Boy, it was really coming down. People always said it rained hard in the Pacific northwest, but the night she’d been there, the rain had been as soft as a lover’s caress.
Annie frowned. What nonsense! She hadn’t wasted a minute thinking about that awful night, and now it had popped into her head, wrapped in a bit of purple prose that would make any levelheaded female retch.
It was the rain that had done it. And spending the day with Laurel. What was the matter with the two of them? Were the Bennett sisters doomed to go through life behaving like idiots?

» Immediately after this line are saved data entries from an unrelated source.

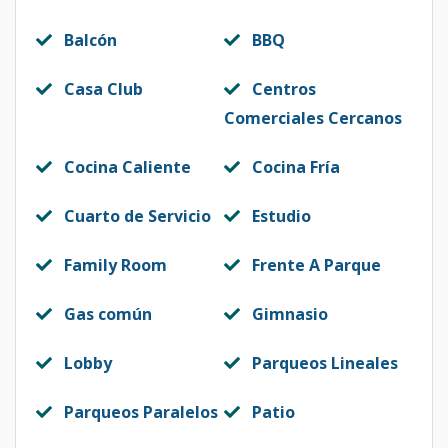
A2
Balcón
BBQ
2
3
3
-
2
1
Código
1313
-1
Casa Club
Centros
Comerciales Cercanos
Cocina Caliente
Cocina Fría
Cuarto de Servicio
Estudio
Family Room
Frente A Parque
Gas común
Gimnasio
Lobby
Parqueos Lineales
Parqueos Paralelos
Patio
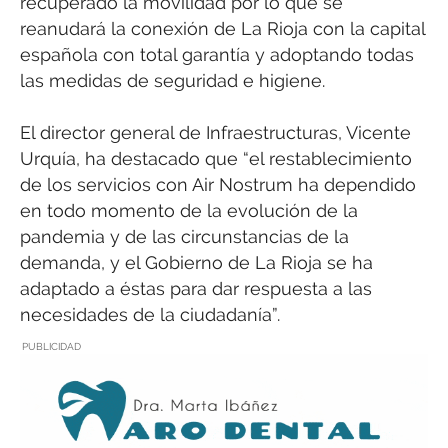
recuperado la movilidad por lo que se
reanudará la conexión de La Rioja con la capital
española con total garantía y adoptando todas
las medidas de seguridad e higiene.
El director general de Infraestructuras, Vicente
Urquía, ha destacado que “el restablecimiento
de los servicios con Air Nostrum ha dependido
en todo momento de la evolución de la
pandemia y de las circunstancias de la
demanda, y el Gobierno de La Rioja se ha
adaptado a éstas para dar respuesta a las
necesidades de la ciudadanía”.
PUBLICIDAD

No way. Laurel would pull herself together, the same as she’d always done. As for her... Annie straightened her shoulders. She was not going to think about that night, or Chase. Why would she? She wasn’t a masochist, and only a masochist would want to remember making a fool of herself, because that was what she’d done on that island.
Falling for her ex’s lying, sexy charm, tumbling into his arms, inviting him into her bed and making it embarrassingly clear that she’d enjoyed having him there...so clear that he’d figured she’d be only too happy to offer a repeat performance.